Description of the task: Once the images are removed, set down everything else in the listing below exactly.

------ Data section

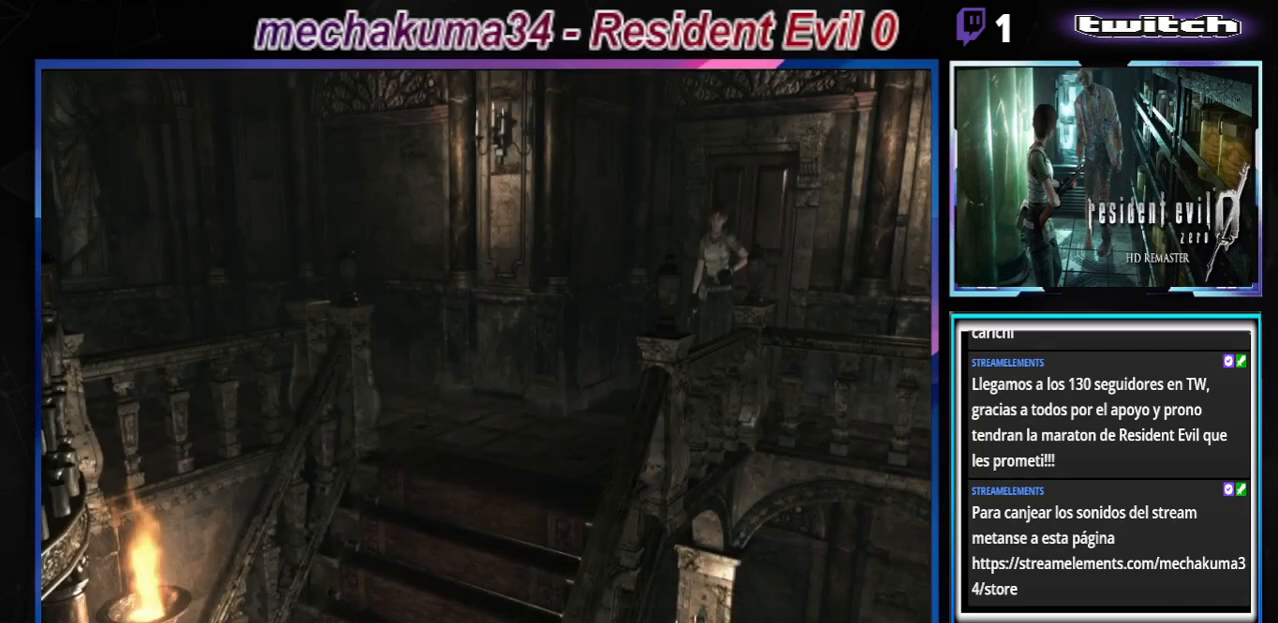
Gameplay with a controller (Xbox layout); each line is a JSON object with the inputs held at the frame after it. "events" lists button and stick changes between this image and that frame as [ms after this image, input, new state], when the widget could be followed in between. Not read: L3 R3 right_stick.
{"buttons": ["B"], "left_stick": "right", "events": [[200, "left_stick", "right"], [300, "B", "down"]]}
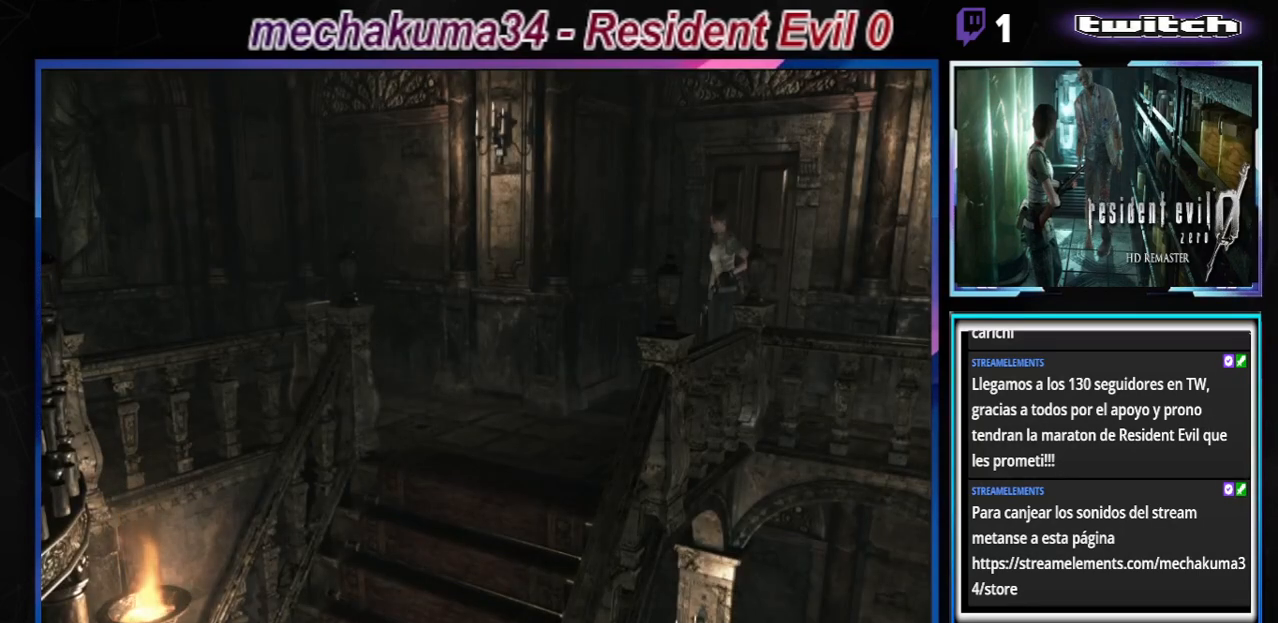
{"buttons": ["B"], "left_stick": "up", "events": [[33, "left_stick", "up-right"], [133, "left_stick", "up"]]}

------------

Exercise solution:
Gameplay with a controller (Xbox layout); each line is a JSON object with the inputs held at the frame after it. "events" lists button and stick changes between this image and that frame as [ms after this image, input, new state], when the widget could be followed in between. Not read: L3 R3 right_stick.
{"buttons": ["B"], "left_stick": "right", "events": [[200, "left_stick", "right"], [300, "B", "down"]]}
{"buttons": ["B"], "left_stick": "up", "events": [[33, "left_stick", "up-right"], [133, "left_stick", "up"]]}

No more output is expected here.